Music-wise, Emptiness tread on black/death paths. Still, there is little connection to be found between the band and the prevailing semiotics of the aforementioned bipolar term. Neither brutality, nor the barbaric chaos of Blasphemy and the Latin-American lie within. Here eloquence reigns supreme, here all things flicker, candle-like. The Serpent moves (pun intended, the Belgians have surely listened more than a number of times to Coroner’s «Grin») on measured riffs, some of them tremolo-picked, all of them disaggregated into simplicity. The mind is synaesthetically filled with memories of Von Goat’s («Septic Illumination») mid-tempo moments, stripped down to their essence. Loquacity is non-existent. The bass is clearly distinguishable, contributing mightily towards the creation of ominous delirium. Its paint-like pulses give meaning to the seas of tranquility spread around the album. Emptiness is materialized via unorthodox structure blocks, into hearths of dark chaos. An industrial edge craves to be distinguished.

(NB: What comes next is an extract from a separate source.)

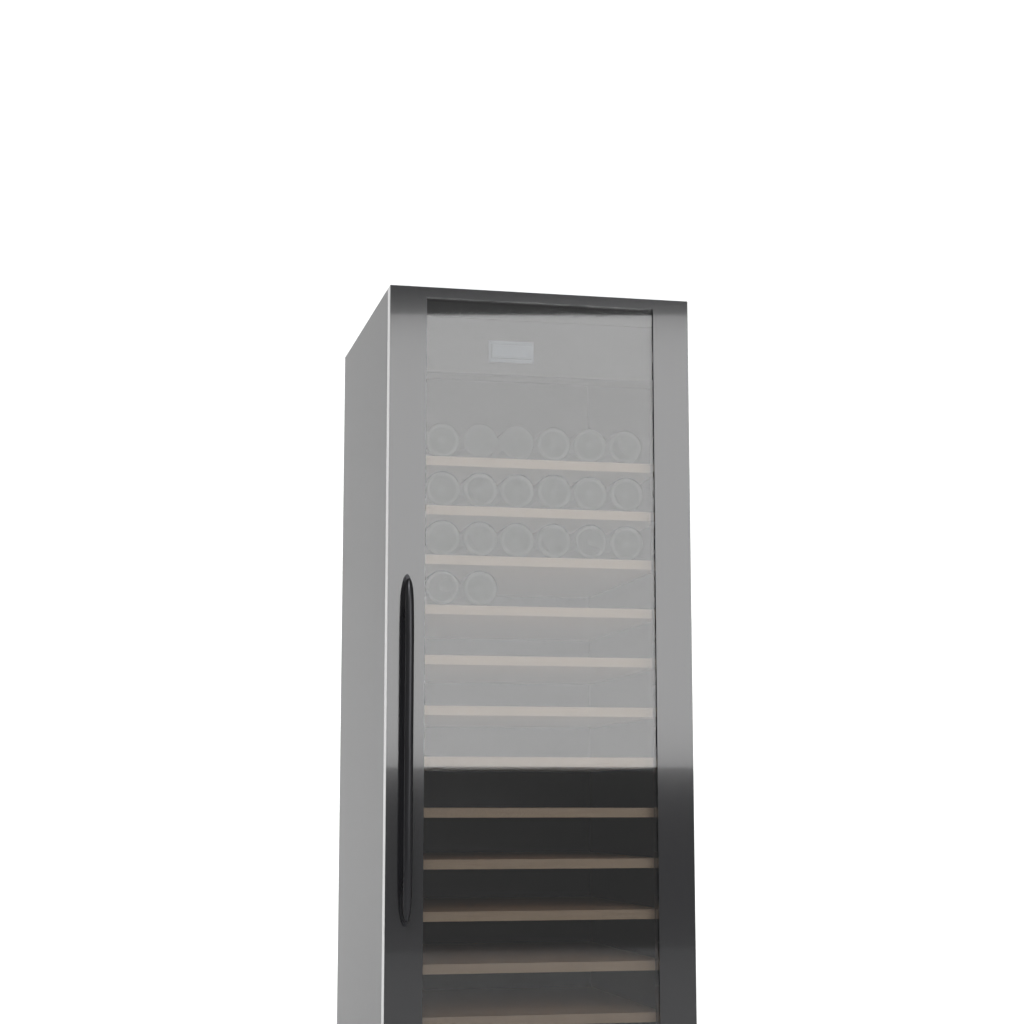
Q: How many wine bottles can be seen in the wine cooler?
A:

Vocals are deep, hypnotic, sliding ambient-like through the instrumental soundscapes. The birth of monastic death metal spirit is inaugurated.

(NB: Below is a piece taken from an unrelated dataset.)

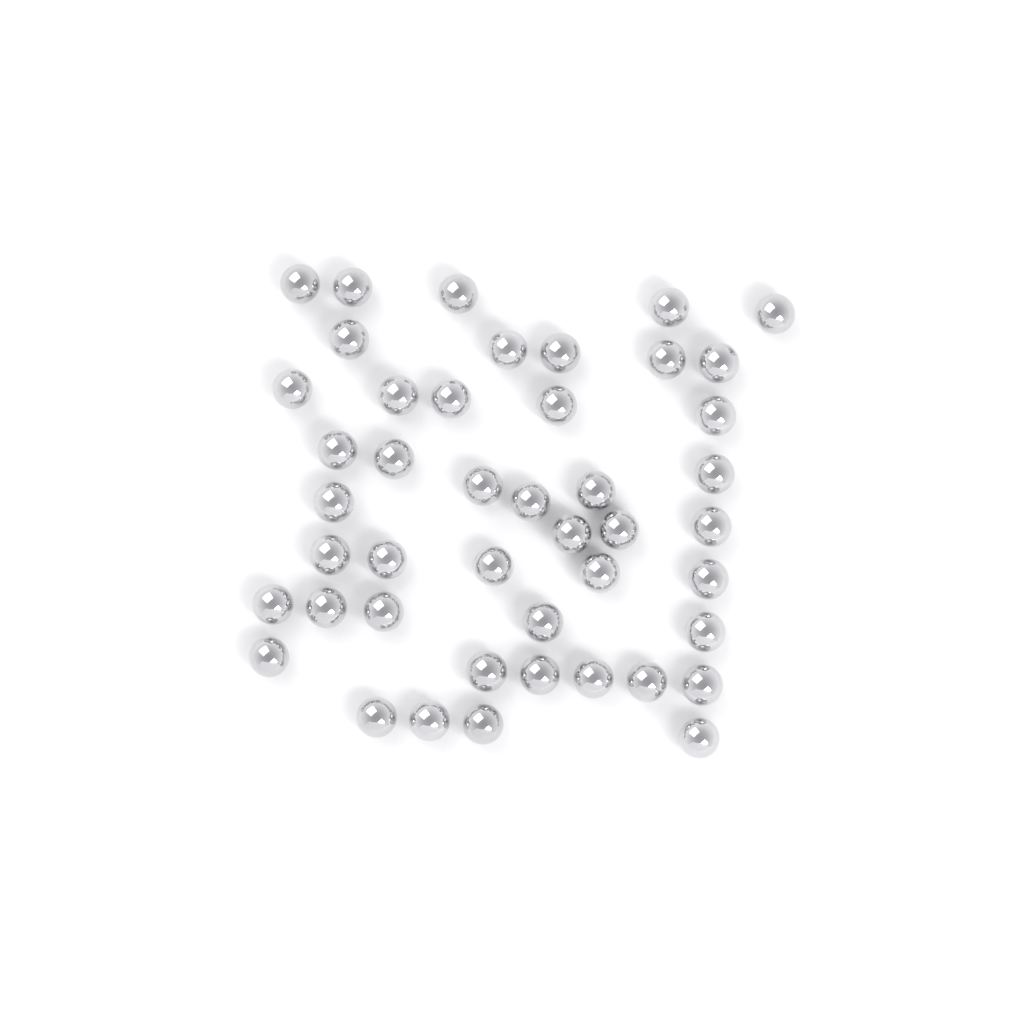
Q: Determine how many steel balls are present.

Not since my first contact with Negative Plane had I experienced such a vast, sacramental darkness. Though there is little to nothing reminiscent of the American band sound-wise (except the torrential «Tale of a Burning Man» perhaps), the 2 acts can now be considered as complementary sides of a Black coin. «Nothing but the whole» penetrates the corpus of sombre music, full of elegant simplicity, it instigates to new depths the notion of «the Menacing Release». A work of art teeming with originality, coiling inside the listener’s brain, feeding on his fears and anxieties.